Changes in soil carbon sequestration, fractionation and soil fertility in response to sugarcane residue retention are site-specific

Abstract

Sugarcane crop residues contain substantial quantities of C and plant nutrients, but there have been relatively few studies of how sugarcane residues enrich the soil and contribute to C sequestration, and most studies have been undertaken at only one or a few sites. The purpose of this study was to address these knowledge gaps by determining the magnitude and time scale of changes in soil concentrations of total C, C fractions and plant nutrients following retention of sugarcane residues. C fractions were determined by two different methods. We sampled soils from five experiments, in contrasting environments, where sugarcane residues had been either retained or removed for between 1 and 17 years. Changes in the concentration of both soil C and plant nutrients were highly site-specific and not in proportion to the period that residues were retained: for example, soil C (0–250mm) decreased by 0.9gkg−1 and 0.5gkg−1 at sites where residues had been retained for 1 and 17 years, respectively, but increased by 2.0gkg−1 at a site with residues retained for 6 years.

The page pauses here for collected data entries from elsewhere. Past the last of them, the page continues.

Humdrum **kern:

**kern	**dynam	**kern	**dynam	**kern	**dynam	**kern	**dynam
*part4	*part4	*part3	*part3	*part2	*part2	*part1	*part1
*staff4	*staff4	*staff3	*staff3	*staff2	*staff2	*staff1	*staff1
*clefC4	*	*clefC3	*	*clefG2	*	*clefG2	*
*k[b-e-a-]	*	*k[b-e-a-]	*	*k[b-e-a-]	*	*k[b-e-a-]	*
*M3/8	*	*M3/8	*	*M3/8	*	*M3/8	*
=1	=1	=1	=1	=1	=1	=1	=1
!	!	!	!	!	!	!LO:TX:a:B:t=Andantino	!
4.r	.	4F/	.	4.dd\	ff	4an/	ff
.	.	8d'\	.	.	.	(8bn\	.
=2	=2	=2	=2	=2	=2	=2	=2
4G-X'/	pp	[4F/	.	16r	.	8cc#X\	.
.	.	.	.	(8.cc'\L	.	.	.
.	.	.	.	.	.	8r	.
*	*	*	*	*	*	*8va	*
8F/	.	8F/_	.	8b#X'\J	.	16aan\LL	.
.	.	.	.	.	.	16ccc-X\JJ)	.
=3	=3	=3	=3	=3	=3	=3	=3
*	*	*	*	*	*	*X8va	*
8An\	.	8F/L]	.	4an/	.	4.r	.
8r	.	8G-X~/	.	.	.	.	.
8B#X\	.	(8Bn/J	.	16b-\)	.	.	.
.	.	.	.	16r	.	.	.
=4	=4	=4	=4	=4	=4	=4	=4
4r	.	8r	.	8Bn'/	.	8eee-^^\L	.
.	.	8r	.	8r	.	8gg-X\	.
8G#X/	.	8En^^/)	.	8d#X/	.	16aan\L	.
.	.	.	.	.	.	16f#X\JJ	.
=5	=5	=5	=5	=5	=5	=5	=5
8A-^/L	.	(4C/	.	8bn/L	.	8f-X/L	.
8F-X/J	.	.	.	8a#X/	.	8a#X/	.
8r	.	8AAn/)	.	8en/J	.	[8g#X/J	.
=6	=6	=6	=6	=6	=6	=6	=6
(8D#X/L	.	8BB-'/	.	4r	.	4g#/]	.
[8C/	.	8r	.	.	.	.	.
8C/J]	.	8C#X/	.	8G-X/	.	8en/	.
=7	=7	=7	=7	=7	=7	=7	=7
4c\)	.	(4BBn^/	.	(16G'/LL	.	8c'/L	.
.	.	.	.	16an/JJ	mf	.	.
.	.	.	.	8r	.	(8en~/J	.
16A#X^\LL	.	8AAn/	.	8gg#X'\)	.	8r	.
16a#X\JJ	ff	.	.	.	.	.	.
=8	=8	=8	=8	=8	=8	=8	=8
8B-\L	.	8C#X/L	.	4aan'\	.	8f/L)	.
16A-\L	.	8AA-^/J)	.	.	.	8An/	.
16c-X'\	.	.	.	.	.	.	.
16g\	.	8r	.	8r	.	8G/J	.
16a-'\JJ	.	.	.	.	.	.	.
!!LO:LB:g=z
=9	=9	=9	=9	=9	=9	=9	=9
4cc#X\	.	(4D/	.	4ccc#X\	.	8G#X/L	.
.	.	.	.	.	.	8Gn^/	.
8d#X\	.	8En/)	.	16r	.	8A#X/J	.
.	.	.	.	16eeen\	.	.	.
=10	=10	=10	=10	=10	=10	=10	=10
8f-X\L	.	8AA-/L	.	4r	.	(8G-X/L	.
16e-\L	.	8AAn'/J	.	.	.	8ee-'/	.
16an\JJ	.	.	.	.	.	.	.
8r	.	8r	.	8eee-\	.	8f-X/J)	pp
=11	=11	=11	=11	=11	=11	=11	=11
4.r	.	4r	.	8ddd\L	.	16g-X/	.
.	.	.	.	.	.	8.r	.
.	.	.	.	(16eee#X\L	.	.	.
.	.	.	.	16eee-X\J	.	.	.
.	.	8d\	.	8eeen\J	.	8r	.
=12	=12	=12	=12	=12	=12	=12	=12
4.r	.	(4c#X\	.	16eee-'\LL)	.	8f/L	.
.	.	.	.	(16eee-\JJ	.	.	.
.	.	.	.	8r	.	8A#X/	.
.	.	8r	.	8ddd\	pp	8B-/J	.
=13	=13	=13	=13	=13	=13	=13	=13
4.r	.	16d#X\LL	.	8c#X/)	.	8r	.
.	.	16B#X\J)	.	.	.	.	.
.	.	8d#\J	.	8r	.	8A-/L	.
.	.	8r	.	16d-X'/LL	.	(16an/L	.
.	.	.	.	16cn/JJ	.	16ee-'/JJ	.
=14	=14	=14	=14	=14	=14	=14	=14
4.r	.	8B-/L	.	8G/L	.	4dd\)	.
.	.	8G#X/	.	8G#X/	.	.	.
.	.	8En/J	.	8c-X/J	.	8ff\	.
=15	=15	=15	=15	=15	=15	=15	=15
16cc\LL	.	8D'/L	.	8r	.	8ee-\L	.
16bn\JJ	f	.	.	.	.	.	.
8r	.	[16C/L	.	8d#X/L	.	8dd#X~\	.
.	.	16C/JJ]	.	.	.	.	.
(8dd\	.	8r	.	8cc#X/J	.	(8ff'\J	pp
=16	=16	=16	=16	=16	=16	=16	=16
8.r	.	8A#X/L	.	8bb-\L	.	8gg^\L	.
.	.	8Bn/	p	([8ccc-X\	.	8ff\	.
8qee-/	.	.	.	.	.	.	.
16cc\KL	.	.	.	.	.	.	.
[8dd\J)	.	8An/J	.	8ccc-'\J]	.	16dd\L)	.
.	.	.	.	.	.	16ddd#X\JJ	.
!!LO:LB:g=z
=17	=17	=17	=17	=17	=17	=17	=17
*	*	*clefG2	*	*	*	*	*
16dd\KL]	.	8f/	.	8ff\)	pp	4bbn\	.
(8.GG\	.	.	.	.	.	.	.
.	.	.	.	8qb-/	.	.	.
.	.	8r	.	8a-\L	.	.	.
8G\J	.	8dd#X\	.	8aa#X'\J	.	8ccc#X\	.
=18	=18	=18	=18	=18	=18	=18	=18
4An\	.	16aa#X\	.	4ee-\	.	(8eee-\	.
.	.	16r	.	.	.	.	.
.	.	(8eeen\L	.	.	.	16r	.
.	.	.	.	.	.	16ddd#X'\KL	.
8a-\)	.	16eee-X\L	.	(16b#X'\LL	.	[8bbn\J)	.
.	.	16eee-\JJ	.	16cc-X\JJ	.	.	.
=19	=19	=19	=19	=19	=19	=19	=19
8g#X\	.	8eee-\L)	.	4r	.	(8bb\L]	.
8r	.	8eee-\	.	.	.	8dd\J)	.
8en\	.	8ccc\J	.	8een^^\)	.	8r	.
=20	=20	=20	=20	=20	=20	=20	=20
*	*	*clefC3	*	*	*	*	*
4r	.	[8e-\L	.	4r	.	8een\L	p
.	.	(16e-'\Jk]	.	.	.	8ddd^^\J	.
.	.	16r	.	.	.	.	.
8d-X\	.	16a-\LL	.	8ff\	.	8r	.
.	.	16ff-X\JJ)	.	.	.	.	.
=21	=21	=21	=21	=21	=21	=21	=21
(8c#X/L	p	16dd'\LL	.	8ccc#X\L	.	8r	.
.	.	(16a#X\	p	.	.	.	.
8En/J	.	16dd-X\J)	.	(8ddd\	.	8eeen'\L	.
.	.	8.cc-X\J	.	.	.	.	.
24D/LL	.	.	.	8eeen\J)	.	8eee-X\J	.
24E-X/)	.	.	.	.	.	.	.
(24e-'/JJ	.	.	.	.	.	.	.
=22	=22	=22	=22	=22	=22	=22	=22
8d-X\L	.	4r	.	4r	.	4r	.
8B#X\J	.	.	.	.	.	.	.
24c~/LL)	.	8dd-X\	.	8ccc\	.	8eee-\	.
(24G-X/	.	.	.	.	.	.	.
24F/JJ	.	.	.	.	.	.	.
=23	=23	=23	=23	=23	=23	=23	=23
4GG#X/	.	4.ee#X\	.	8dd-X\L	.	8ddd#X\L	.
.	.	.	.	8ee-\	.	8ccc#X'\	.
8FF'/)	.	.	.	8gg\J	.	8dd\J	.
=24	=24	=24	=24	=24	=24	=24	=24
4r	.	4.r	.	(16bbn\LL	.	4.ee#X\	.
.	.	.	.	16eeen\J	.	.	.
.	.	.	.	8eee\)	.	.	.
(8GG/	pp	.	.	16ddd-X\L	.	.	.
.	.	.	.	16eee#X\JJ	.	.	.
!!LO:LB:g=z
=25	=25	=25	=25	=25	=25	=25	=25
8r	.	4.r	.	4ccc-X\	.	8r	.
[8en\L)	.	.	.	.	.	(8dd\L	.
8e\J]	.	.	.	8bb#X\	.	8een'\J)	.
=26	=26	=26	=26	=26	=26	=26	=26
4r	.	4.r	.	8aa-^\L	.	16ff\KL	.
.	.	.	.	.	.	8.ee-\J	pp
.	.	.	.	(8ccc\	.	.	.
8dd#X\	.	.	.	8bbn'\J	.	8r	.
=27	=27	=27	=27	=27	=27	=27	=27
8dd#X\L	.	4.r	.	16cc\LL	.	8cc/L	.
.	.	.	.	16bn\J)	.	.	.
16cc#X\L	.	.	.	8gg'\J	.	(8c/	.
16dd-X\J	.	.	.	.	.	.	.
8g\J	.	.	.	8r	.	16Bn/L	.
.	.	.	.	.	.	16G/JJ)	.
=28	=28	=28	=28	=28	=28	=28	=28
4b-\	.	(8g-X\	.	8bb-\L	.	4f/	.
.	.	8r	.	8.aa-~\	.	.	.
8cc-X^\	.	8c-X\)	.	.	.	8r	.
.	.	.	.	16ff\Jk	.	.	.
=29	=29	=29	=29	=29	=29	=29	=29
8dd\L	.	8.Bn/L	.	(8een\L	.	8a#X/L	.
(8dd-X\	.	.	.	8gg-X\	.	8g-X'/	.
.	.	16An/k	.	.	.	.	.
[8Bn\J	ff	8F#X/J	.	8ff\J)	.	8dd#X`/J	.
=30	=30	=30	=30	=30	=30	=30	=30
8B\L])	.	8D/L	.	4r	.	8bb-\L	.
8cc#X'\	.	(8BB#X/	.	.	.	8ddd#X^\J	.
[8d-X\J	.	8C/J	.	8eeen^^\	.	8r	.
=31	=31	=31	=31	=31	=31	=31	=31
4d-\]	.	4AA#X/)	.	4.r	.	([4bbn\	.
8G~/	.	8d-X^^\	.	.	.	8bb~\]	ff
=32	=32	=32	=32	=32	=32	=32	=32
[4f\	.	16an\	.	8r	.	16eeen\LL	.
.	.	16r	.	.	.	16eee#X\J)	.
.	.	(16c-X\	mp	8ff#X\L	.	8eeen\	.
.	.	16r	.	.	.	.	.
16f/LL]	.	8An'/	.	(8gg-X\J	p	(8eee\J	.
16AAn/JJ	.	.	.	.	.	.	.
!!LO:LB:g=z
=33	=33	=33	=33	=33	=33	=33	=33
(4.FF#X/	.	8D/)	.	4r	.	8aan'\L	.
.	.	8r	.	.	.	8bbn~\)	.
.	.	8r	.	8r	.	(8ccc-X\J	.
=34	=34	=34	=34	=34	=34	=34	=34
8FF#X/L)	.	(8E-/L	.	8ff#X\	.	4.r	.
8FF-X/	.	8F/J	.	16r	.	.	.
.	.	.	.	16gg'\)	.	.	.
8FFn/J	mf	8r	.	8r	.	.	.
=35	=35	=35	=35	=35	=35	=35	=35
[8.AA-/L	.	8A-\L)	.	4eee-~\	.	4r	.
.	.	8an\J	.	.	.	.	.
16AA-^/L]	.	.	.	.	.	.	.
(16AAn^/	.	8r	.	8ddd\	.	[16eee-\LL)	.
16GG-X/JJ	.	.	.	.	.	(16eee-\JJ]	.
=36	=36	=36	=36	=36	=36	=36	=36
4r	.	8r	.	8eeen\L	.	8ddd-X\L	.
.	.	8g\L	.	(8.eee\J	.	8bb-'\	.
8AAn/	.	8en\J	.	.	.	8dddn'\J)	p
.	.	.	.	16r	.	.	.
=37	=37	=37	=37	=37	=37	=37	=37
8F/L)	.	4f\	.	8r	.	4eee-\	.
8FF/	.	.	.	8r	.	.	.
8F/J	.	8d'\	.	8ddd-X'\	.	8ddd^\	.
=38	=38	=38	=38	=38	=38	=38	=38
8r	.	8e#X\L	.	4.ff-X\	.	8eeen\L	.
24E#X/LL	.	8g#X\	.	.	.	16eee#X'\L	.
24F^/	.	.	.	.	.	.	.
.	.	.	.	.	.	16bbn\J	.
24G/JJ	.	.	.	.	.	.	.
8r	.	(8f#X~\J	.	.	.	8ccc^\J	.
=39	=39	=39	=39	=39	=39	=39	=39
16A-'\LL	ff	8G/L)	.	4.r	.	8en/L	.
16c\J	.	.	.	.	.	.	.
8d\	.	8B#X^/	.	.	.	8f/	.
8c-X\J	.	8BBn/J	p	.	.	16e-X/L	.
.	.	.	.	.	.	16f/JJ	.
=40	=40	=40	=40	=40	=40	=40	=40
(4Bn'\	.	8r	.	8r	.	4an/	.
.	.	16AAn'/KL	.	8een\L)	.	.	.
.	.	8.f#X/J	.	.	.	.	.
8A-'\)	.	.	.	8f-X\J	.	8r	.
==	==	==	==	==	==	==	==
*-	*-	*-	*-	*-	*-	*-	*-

Soil C composition, defined by the KMnO4 oxidation and particulate organic C-ultraviolet photo-oxidation fractionation (POC-UV) schemes, appeared to be a more sensitive indicator of changes in residue management, indicating that increases in readily-oxidisable C and particulate organic C, respectively, after 1 year of retaining instead of burning residues. The two methods provided different information that was complementary in understanding changes in soil C. The KMnO4 method identified downward movement of C fractions in the profile to 250mm, while the labile fractions measured by the POC-UV scheme appeared to be more sensitive to early changes in residue management (after 1 year). While recent studies have found that several concentrations of KMnO4 reduced all C fractions by a similar magnitude and thus concentrated on the fraction oxidised by the 333mM concentration of KMnO4, we found that use of both this and the 33mM concentration enabled a greater understanding of changes in C pools due to residue management.